◆ Exercise directions ◆
All lines from the entries below that contain the string "thing" should be copied out.

◆ Provided material ◆
───

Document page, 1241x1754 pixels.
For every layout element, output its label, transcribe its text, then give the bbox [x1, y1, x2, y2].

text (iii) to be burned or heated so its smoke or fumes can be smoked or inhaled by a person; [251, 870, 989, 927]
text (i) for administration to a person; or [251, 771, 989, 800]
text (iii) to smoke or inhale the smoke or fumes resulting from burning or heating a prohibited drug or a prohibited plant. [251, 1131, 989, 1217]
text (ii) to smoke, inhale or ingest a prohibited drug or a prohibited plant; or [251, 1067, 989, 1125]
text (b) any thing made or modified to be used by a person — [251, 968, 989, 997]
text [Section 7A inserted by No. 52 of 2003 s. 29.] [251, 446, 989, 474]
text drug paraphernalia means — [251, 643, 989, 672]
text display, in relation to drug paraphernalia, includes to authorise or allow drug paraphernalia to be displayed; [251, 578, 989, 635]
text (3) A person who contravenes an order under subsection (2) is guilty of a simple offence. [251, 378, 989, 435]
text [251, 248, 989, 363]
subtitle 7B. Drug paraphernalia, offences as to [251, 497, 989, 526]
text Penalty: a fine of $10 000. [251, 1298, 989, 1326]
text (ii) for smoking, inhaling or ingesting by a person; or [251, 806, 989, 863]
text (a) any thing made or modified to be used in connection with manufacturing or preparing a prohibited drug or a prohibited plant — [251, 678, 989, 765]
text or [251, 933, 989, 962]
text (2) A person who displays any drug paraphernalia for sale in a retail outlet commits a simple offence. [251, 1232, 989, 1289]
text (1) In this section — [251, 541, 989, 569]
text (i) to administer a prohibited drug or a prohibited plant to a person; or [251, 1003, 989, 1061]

───

◆ Completed exercise ◆
text (b) any thing made or modified to be used by a person — [251, 968, 989, 997]
text (a) any thing made or modified to be used in connection with manufacturing or preparing a prohibited drug or a prohibited plant — [251, 678, 989, 765]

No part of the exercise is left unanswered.